İddia ediyorum; dünyada hiçbir ülkenin Başbakanının bizimkisi kadar işi zor ve bitmez değildir!... Bizimkinin yaptıklarını görseler kendileri “şu işi yaptım da yoruldum” demekten utanırlar. Düşünün bir kere; koskoca “Osmanlı Türkiye’sini” yöneteceksin! Çevren, sana “biat ve itaat etmeyen düşman ülkelerle” dolu; üstelik bunların çoğu da “Siyonist İsrail” tarafından destekleniyor. Senin “Yeni Osmanlıcılık” projeni ya anlamıyorlar, ya da kasten karşı çıkıyorlar!
Ya şu Esed’in yaptıkları? Daha dün sen bizim bir eyaletimiz değil miydin ey Esed? Şimdi ne oldu da bağımsız Suriye diyorsun?

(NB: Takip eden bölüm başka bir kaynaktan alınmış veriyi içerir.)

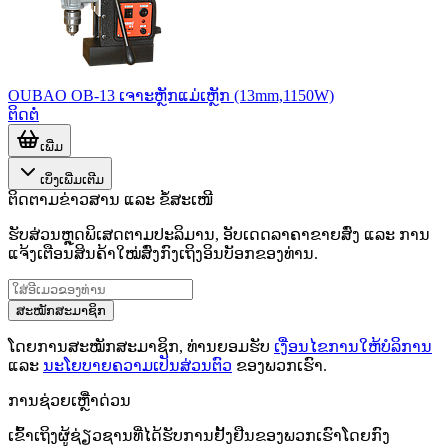
OUBAO OB-13 ເຈາະຫຼັກແມ່ເຫຼັກ (13mm,1150W)
ຕິດຕໍ່
ເພີ່ມ
ເບິ່ງເພີ່ມເຕີມ
ຕິດຕາມຂ່າວສານ ແລະ ຂໍ້ສະເໜີ
ຮັບສ່ວນຫຼຸດພິເສດຕາມປະລິມານ, ອັບເດດລາຄາຂາຍສົ່ງ ແລະ ການ
ແຈ້ງເຕືອນສິນຄ້າໃໝ່ສົ່ງກົງເຖິງອິນບັອກຂອງທ່ານ.
ສະໝັກສະມາຊິກ
ໂດຍການສະໝັກສະມາຊິກ, ທ່ານຍອມຮັບ
ເງື່ອນໄຂການໃຫ້ບໍລິການ
ແລະ
ນະໂຍບາຍຄວາມເປັນສ່ວນຕົວ
ຂອງພວກເຮົາ.
ການຊ່ວຍເຫຼືໍາດ່ວນ
ເຂົ້າເຖິງຜູ້ຊ່ຽວຊານທີ່ໄດ້ຮັບການຢັ້ງຢືນຂອງພວກເຮົາໂດຍກົງ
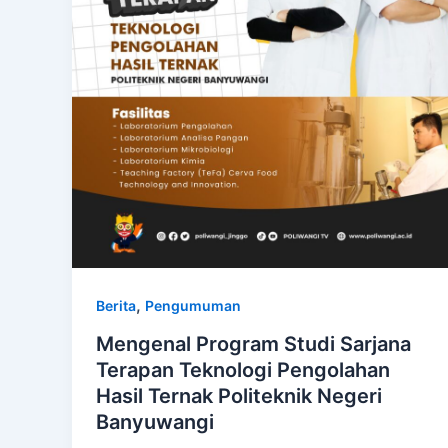
,
Berita
Pengumuman
Mengenal Program Studi Sarjana
Terapan Teknologi Pengolahan
Hasil Ternak Politeknik Negeri
Banyuwangi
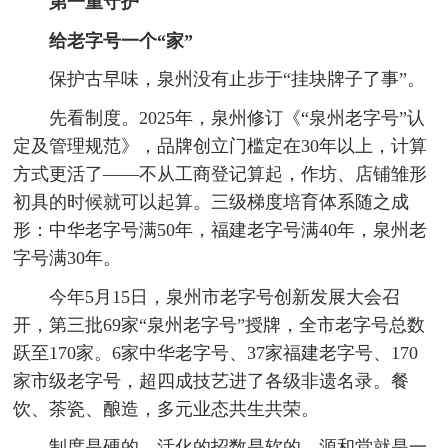
第一重守护
给老字号一个“家”
保护古早味，泉州没有止步于“挂块牌子了事”。
先看制度。2025年，泉州修订《“泉州老字号”认
定及管理规范》，品牌创立门槛定在30年以上，计算
方式更活了——不从工商登记算起，作坊、店铺雏形
初具的时候就可以起算。三级梯度培育体系随之成
形：中华老字号满50年，福建老字号满40年，泉州老
字号满30年。
今年5月15日，泉州市老字号创新发展大会召
开，第三批69家“泉州老字号”授牌，全市老字号总数
跃至170家。6家中华老字号、37家福建老字号、170
家市级老字号，超四成技艺进了各级非遗名录。餐
饮、茶瓷、酿造，多元业态共生共荣。
制度是硬的，活化的招数是软的。源和堂就是一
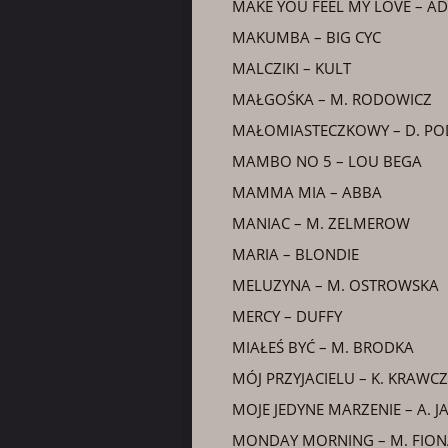
MAKE YOU FEEL MY LOVE – AD
MAKUMBA – BIG CYC
MALCZIKI – KULT
MAŁGOŚKA – M. RODOWICZ
MAŁOMIASTECZKOWY – D. PO
MAMBO NO 5 – LOU BEGA
MAMMA MIA – ABBA
MANIAC – M. ZELMEROW
MARIA – BLONDIE
MELUZYNA – M. OSTROWSKA
MERCY – DUFFY
MIAŁEŚ BYĆ – M. BRODKA
MÓJ PRZYJACIELU – K. KRAWCZ
MOJE JEDYNE MARZENIE – A. J
MONDAY MORNING – M. FION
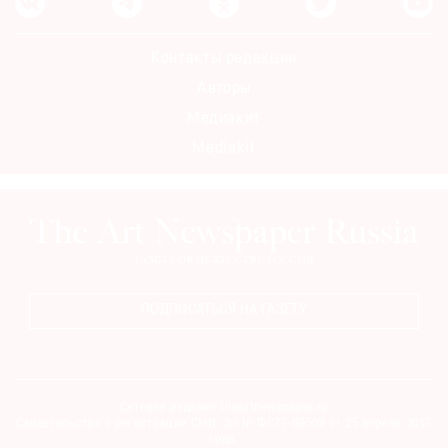
Контакты редакции
Авторы
Медиакит
Mediakit
ПОДПИСАТЬСЯ НА ГАЗЕТУ
Сетевое издание theartnewspaper.ru
Свидетельство о регистрации СМИ: Эл № ФС77-69509 от 25 апреля 2017
года.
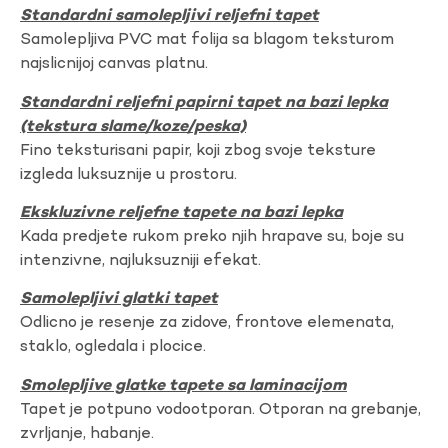
Standardni samolepljivi reljefni tapet
Samolepljiva PVC mat folija sa blagom teksturom
najslicnijoj canvas platnu.
Standardni reljefni papirni tapet na bazi lepka
(tekstura slame/koze/peska)
Fino teksturisani papir, koji zbog svoje teksture
izgleda luksuznije u prostoru.
Ekskluzivne reljefne tapete na bazi lepka
Kada predjete rukom preko njih hrapave su, boje su
intenzivne, najluksuzniji efekat.
Samolepljivi glatki tapet
Odlicno je resenje za zidove, frontove elemenata,
staklo, ogledala i plocice.
Smolepljive glatke tapete sa laminacijom
Tapet je potpuno vodootporan. Otporan na grebanje,
zvrljanje, habanje.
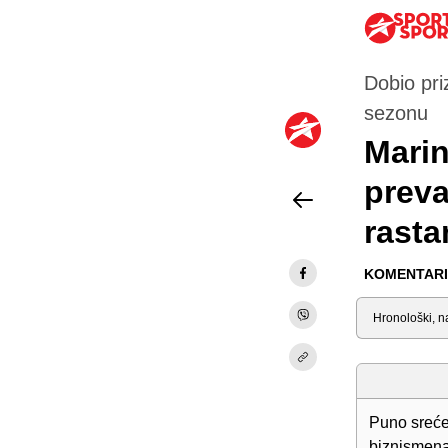
Dobio pri
sezonu
Marin
preva
rasta
KOMENTARI 
Sortiraj
Puno sreće
biznismena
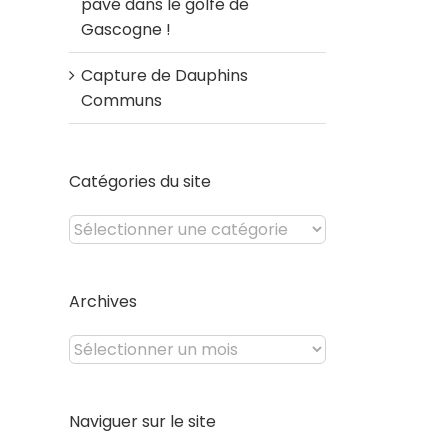
pavé dans le golfe de
Gascogne !
Capture de Dauphins
Communs
Catégories du site
Catégories
du
site
Archives
Archives
Naviguer sur le site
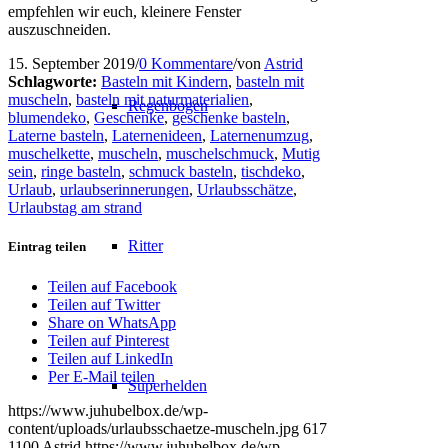
empfehlen wir euch, kleinere Fenster
auszuschneiden.
15. September 2019
/
0 Kommentare
/
von
Astrid
Schlagworte:
Basteln mit Kindern
,
basteln mit
muscheln
,
basteln mit naturmaterialien
,
Regenbogen
blumendeko
,
Geschenke
,
geschenke basteln
,
Laterne basteln
,
Laternenideen
,
Laternenumzug
,
muschelkette
,
muscheln
,
muschelschmuck
,
Mutig
sein
,
ringe basteln
,
schmuck basteln
,
tischdeko
,
Urlaub
,
urlaubserinnerungen
,
Urlaubsschätze
,
Urlaubstag am strand
Ritter
Eintrag teilen
Teilen auf Facebook
Teilen auf Twitter
Share on WhatsApp
Teilen auf Pinterest
Teilen auf LinkedIn
Per E-Mail teilen
Superhelden
https://www.juhubelbox.de/wp-
content/uploads/urlaubsschaetze-muscheln.jpg
617
1100
Astrid
https://www.juhubelbox.de/wp-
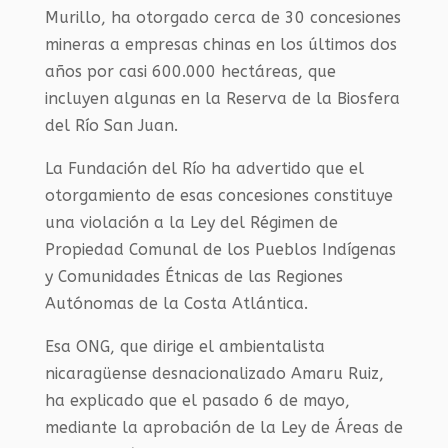
Murillo, ha otorgado cerca de 30 concesiones
mineras a empresas chinas en los últimos dos
años por casi 600.000 hectáreas, que
incluyen algunas en la Reserva de la Biosfera
del Río San Juan.
La Fundación del Río ha advertido que el
otorgamiento de esas concesiones constituye
una violación a la Ley del Régimen de
Propiedad Comunal de los Pueblos Indígenas
y Comunidades Étnicas de las Regiones
Autónomas de la Costa Atlántica.
Esa ONG, que dirige el ambientalista
nicaragüense desnacionalizado Amaru Ruiz,
ha explicado que el pasado 6 de mayo,
mediante la aprobación de la Ley de Áreas de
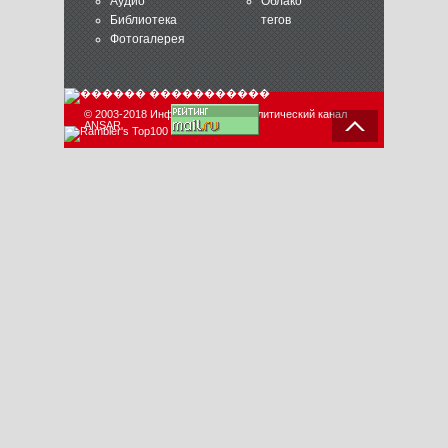
Аудио
Облако
Библиотека
тегов
Фотогалерея
© 2003-2018 Информационно-аналитический канал
ANSAR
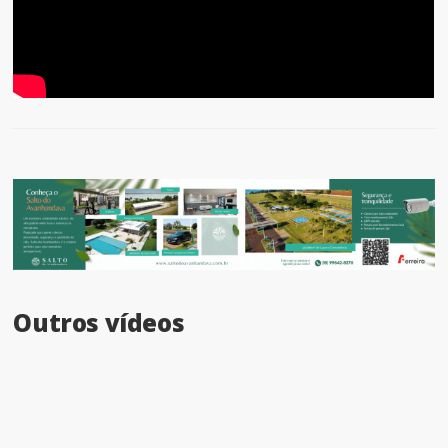
Outros vídeos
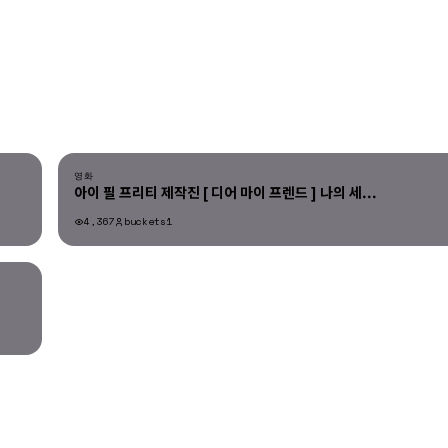
영화
아이 필 프리티 제작진 [ 디어 마이 프렌드 ] 나의 세...
4,367
buckets1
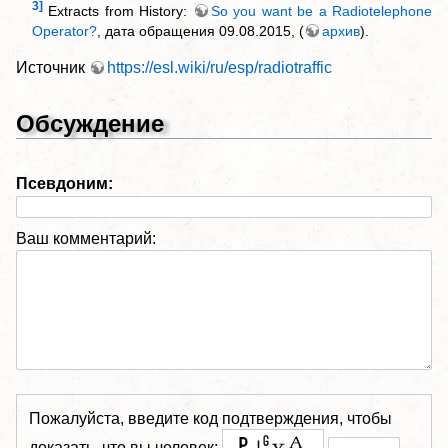
3]
Extracts from History:
So you want be a Radiotelephone
Operator?
, дата обращения 09.08.2015, (
архив
).
Источник
https://esl.wiki/ru/esp/radiotraffic
Обсуждение
Псевдоним:
Ваш комментарий:
Пожалуйста, введите код подтверждения, чтобы
доказать, что вы человек:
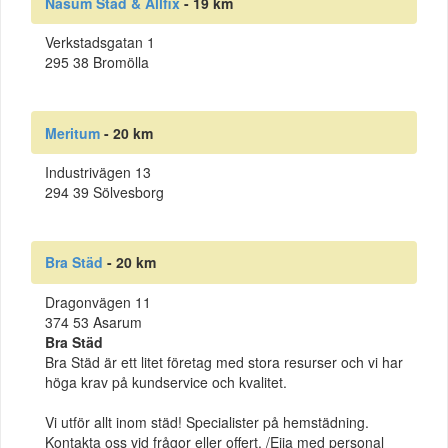
Näsum Städ & Allfix
- 19 km
Verkstadsgatan 1
295 38 Bromölla
Meritum
- 20 km
Industrivägen 13
294 39 Sölvesborg
Bra Städ
- 20 km
Dragonvägen 11
374 53 Asarum
Bra Städ
Bra Städ är ett litet företag med stora resurser och vi har
höga krav på kundservice och kvalitet.
Vi utför allt inom städ! Specialister på hemstädning.
Kontakta oss vid frågor eller offert. /Eija med personal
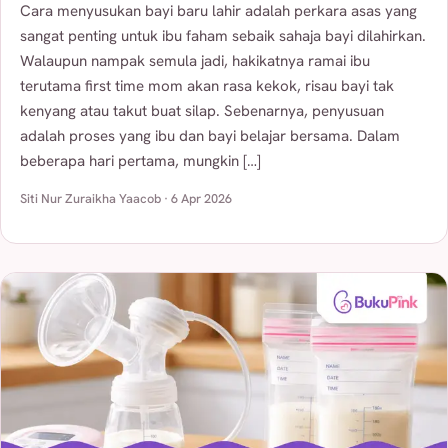
Cara menyusukan bayi baru lahir adalah perkara asas yang
sangat penting untuk ibu faham sebaik sahaja bayi dilahirkan.
Walaupun nampak semula jadi, hakikatnya ramai ibu
terutama first time mom akan rasa kekok, risau bayi tak
kenyang atau takut buat silap. Sebenarnya, penyusuan
adalah proses yang ibu dan bayi belajar bersama. Dalam
beberapa hari pertama, mungkin […]
Siti Nur Zuraikha Yaacob · 6 Apr 2026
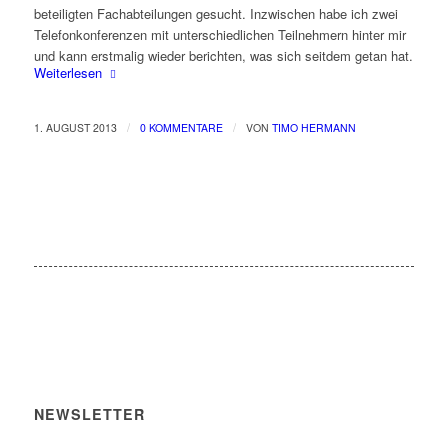
beteiligten Fachabteilungen gesucht. Inzwischen habe ich zwei
Telefonkonferenzen mit unterschiedlichen Teilnehmern hinter mir
und kann erstmalig wieder berichten, was sich seitdem getan hat.
Weiterlesen
/
/
1. AUGUST 2013
0 KOMMENTARE
VON
TIMO HERMANN
NEWSLETTER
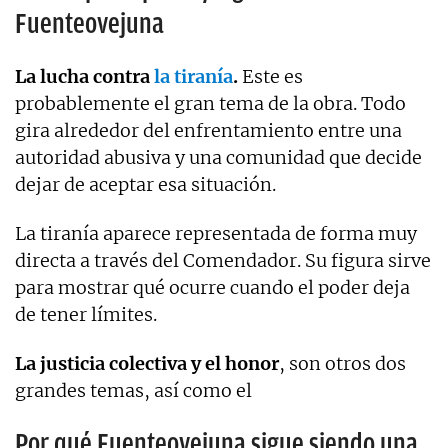
Fuenteovejuna
La lucha contra
la tiranía
.
Este es
probablemente el gran tema de la obra. Todo
gira alrededor del enfrentamiento entre una
autoridad abusiva y una comunidad que decide
dejar de aceptar esa situación.
La tiranía aparece representada de forma muy
directa a través del Comendador. Su figura sirve
para mostrar qué ocurre cuando el poder deja
de tener límites.
La justicia colectiva y el honor
, son otros dos
grandes temas, así como el
Por qué Fuenteovejuna sigue siendo una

Bir de buna izin vermemizi bekliyorsun ey gafil! Dün uçağını da düşürdük; bizim gazabımızdan kork!
Mısır’da da Mursi’ciğe darbe yaptılar! Halkın iradesini yok saymışlar iyi mi? Burada da al sana ayrı bir sıkıntı. Tüm dünya darbe demiyormuş da, bir tek bizimki diyormuş da!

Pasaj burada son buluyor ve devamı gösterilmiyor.